Drugs en kalmeringsmiddelen in Nederlands oppervlaktewater, drinkwater en afvalwater : Resultaten van verkennende metingen 2009
Drugs of abuse and tranquilizers in Dutch surface waters, drinking water and wastewater : Results of screening monitoring 2009
07 July 2012, PDF |
92 pages |
van der Aa NGFM, Dijkman E, Bijlsma L, Emke E, van de Ven BM, van Nuijs ALN, de Voogt P
RIVM Report 703719064
In the surface waters of the rivers Rhine and Meuse, twelve drugs that are listed in the Dutch Opium act were detected at low concentrations. They are from the groups amphetamines, tranquilizers (barbiturates and benzodiazepines) opiates and cocaine.
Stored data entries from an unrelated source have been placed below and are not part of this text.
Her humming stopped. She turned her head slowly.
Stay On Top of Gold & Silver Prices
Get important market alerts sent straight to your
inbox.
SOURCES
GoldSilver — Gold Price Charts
During drinking water production, most compounds are removed or concentrations are substantially lowered. In finished drinking water, three barbiturates were still detected in very low concentrations (up to 12 ng/L). The amounts are below health based provisional drinking water limits. Ongoing monitoring of the presence of these compounds in water and possible long-term effects on human health are a point of interest. It is recommended to investigate possible ecotoxicological effects. These findings are the results of a RIVM investigation performed under the authority of the VROM-Inspectorate of the Dutch Ministry of Infrastructure and the Environment. This investigation was carried out in cooperation with KWR Watercycle Research Institute and the Research Institute for Pesticides and Water of the University Jaume I (Spain). A total of 65 water samples were analysed for 37 different drugs of abuse and metabolites. In addition to surface waters and drinking water, sewage waters were also analysed. The compounds can be detected due to the increased sensitivity of analytical methods nowadays available. However, drugs have probably been present in the aquatic environment since they have been used by humans. Substantial fractions of the total load of drugs in the Rhine and Meuse rivers enter the Netherlands from abroad. There is also a contribution through effluents from sewage water treatment plants in the Netherlands. The concentrations found in Dutch sewage water are in the same range as concentrations found in other Western European countries. Based on the measured concentrations, cocaine consumption in some Dutch cities could be estimated and compared.